Sono molto utili ed il loro utilizzo è consigliabili ad esempio per le tabelle di lookup, più in generale per tutte le tabelle non eccessivamente grandi (si in termini di numero di record che in termini di dimensione media dei record) che vengono interrogate prevalentemente per chiave primaria. Il primo vantaggio è un risparmio di spazio, il secondo è un miglioramento delle prestazioni dovuto a due fattori legati fra loro. Faccio un esempio, una tabella di lookup o decodifica. Supponiamo di avere una tabella di tipologie di articoli che può avere da qualche unità a qualche centinaio di record. Parliamo di applicazioni prevalentemente OLTP, ad esempio un sistema di gestione ordini. Se questa tabella viene usata ad ogni transazione per la decodifica dei codici degli articoli, ad ogni transazione viene interrogata per codice per avere la descrizione, questo significa normalmente in un accesso all’indice e successivamente alla tabella per estrarre il record completo. Chiaramente se la tabella viene usata molto è probabile che sia i blocchi relativi all’indice che quelli alla tabella verranno mantenuti in cache. Se in questo caso si usa una IOT si ha da un lato un miglioramento delle prestazioni dovuto al fatto che non c’è il doppi passaggio indice-tabella, una trovata l’elemento dell’indice si hanno tutti i dati.
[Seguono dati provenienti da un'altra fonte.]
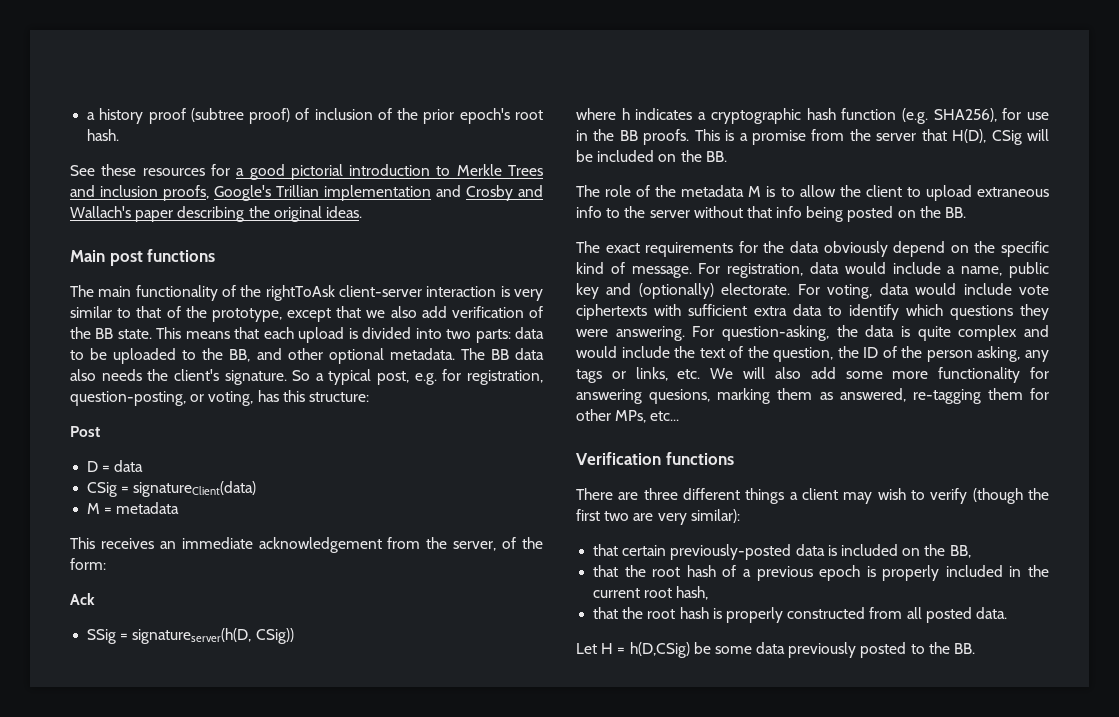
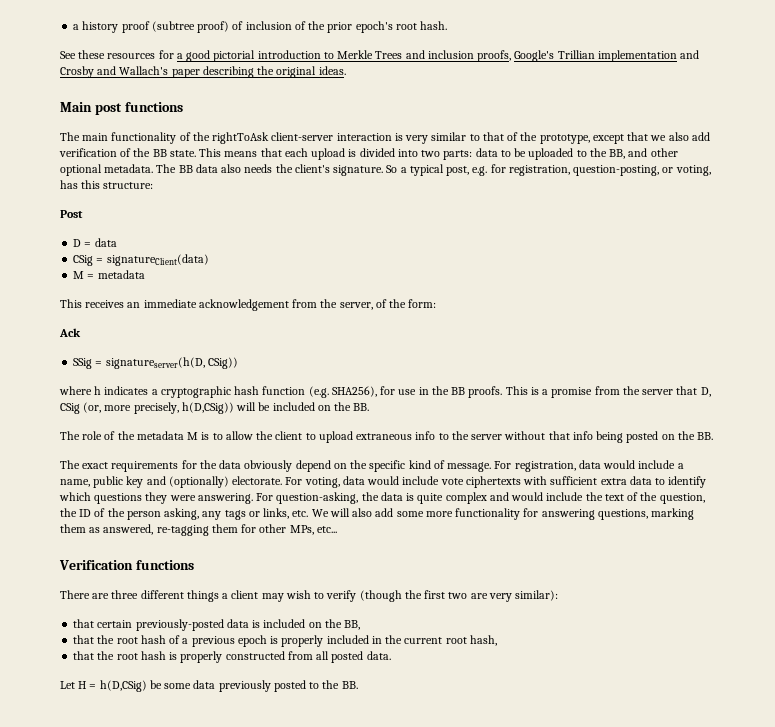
[952,129,1022,145] H(D), CSig -> [700,387,711,397] [60,402,234,414] D, CSig (or, more precisely, h(D,CSig))
[649,389,711,404] quesions, -> [597,509,648,520] questions,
In più vi è un risparmio di spazio in cache che può essere quindi usato per altri dati.
Sulle IOT possono essere creati anche indici, chiamati indici secondari. La particolarità è che le IOT non hanno ROWID come le tabelle heap ma utilizzano UROWID ovvero rowid logici che contengono sia la chiave primaria che l’informazione sul file fisico e il blocco iniziale del dato, come il rowid per le tabelle heap. L’indicazione sul blocco però viene chiamata supposizione e può essere sbagliata perchè essendo una IOT organizzata fisicamente come un B-Tree a seconda della variazioni dei dati vi possono essere degli spostamenti per la riorganizzazione dell’albero (leaf block splits). Quindi oracle prima prova a travare il record nel blocco indicato nel UROWID, se l’indicazione è sbagliata allora utilizza la chiave primaria. Per evitare questa situazione occorre ricostruire l’indice. Una alternativa è l’uso dell’istruzione “ALTER INDEX … UPDATE BLOCK REFERENCES” che può ossere fatta a caldo (online).
OVERFLOW
In caso di record grandi è possibile anche indicare ad oracle di mettere parte dei record (solo campi non appartenenti alla chiave primaria) in una area separata dalla struttura b-tree. Ad esempio:
CREATE TABLE tipoarticolo ( codice varchar2(10), descrizione varchar2(255), descrizionelunga varchar2(1000), CONTSTRAINT tipoarticolo_cod_pk PRIMARY KEY (codice)) ORGANIZATION INDEX TABLESPACE indx PCTTHRESHOLD 20 OVERFLOW TABLESPACE users;
Personalmente, ma senza aver fatto prove che lo confermino, intuisco e sospetto che l’uso dell’overflow riduca di molto i vantaggi delle IOT sulle tabelle heap.